This is part two of three part series about my capstone project, Rec The Trail, that I completed for the Galvanize Data Science Immersive program in Seattle, WA in 2016.
If you’ve spent any amount of time on the internet, you’ve most likely come across recommendation systems. Netflix telling you which movies to watch, Amazon telling you what other things you might want to buy, CNN telling you which articles are similar to the one that you just read. So they are all over the place, but how do we build them?
The short answer, it depends on what data you have available.
The Turi (recently bought by Apple) blog offers a great breakdown of the different recommender systems and how to decide which ones to use, but I’ll give a brief breakdown here as well. The type of data you have- explicit, implicit or item content- will dictate what kind of recommender you use. Explicit data means that you have a matrix of actual rating data and a recommender system using this data is trying to predict which other items a user might rate highly, given the ratings of similar users. The “Users who liked this product, also liked these products” recommenders. With implicit data, there is no rating data, just user and item data. An example of this might be if you have purchasing data, but no ratings. A recommender system would then make recommendations off of which items have seen similar interactions between users. The “Users who bought this item also bought these items” recommenders. Lastly, in the case where you have no user data, you can use an item content similarity recommender. These recommenders base their recommendations off items that most similar to the one that the user liked. These are often the easiest to make and can most effectively deal with the infamous “cold start” problem, but are not always applicable. For example, if a user has bought a tent at REI, you would not want the REI recommendation systems to send you more tent recommendations, but instead items that other users think went with their tents (stoves, sleeping bags, disco balls…).
Recommend a Trail for Me
So what did I use for Rec the Trail? If you read my post on sentiment analysis, you’ll know that I created my own user rating matrix from trip report text. Therefore, I had explicit data. Because of that, I was able to build a ranking factorization recommender in Turi GraphLab.
Great, easy enough… Almost too easy.
Yes. Yes it was. Turns out, if you ask the recommender for a recommendation for someone with no existing ratings, it will pick the same, most popular hikes- with no degree of personalization. This is caused by what is known as the cold start problem.
The Cold Start Problem
A common problem in recommender systems, a cold start describes an instances of a new user in a system on which little personal preference or rating data is available. An example of this would be a new user to Netflix. Since the recommender system knows very little about what kind of movies the new user likes, there will be little to no personalization until ratings are provided. As a result, you will most likely get recommendations to watch only the most popular movies on Netflix. Even once you provide one or two ratings, there is such a large corpus of movies and genres that it will still be difficult for the system to pick out the nuances about what makes a movie appealing to a certain person.

**Excerpt from a dataset**
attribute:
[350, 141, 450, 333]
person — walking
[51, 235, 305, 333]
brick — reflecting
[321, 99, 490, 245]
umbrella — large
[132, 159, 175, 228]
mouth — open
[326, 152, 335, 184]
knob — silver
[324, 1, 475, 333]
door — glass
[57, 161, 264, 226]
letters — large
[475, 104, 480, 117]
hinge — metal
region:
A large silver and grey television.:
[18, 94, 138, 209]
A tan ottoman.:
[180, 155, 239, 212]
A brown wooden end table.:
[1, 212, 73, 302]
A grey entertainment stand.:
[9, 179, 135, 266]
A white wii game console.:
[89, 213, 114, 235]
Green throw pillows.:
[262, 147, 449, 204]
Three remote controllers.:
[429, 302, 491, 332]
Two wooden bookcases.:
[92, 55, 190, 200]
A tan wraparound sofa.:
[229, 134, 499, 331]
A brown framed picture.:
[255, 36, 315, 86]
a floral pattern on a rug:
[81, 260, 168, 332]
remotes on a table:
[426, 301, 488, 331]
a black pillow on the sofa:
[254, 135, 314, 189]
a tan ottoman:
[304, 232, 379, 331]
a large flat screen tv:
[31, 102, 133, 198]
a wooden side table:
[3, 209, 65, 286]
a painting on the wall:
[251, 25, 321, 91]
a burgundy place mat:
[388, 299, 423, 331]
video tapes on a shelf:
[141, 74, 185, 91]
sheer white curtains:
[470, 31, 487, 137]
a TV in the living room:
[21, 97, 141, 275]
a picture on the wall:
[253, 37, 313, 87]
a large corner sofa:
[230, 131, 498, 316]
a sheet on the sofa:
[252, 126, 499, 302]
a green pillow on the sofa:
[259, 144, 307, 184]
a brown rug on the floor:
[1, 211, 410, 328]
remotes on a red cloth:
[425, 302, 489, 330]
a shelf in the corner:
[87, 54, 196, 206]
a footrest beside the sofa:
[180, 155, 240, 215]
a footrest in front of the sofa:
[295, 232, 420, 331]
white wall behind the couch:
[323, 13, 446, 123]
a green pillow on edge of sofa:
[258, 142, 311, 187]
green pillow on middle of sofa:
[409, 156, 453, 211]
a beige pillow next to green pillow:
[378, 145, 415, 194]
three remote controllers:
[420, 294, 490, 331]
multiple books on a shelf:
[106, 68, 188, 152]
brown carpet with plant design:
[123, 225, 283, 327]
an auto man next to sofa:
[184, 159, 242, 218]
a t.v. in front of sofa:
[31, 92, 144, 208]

**What the task asks**
Answer these questions using the post about recommender systems above:
(a) Which company recently bought Turi?
(b) What kind of recommender was built in Turi GraphLab for Rec the Trail?
(c) What will a new Netflix user most likely be recommended?

**Complete answer**
(a) Apple.
(b) A ranking factorization recommender.
(c) Only the most popular movies on Netflix.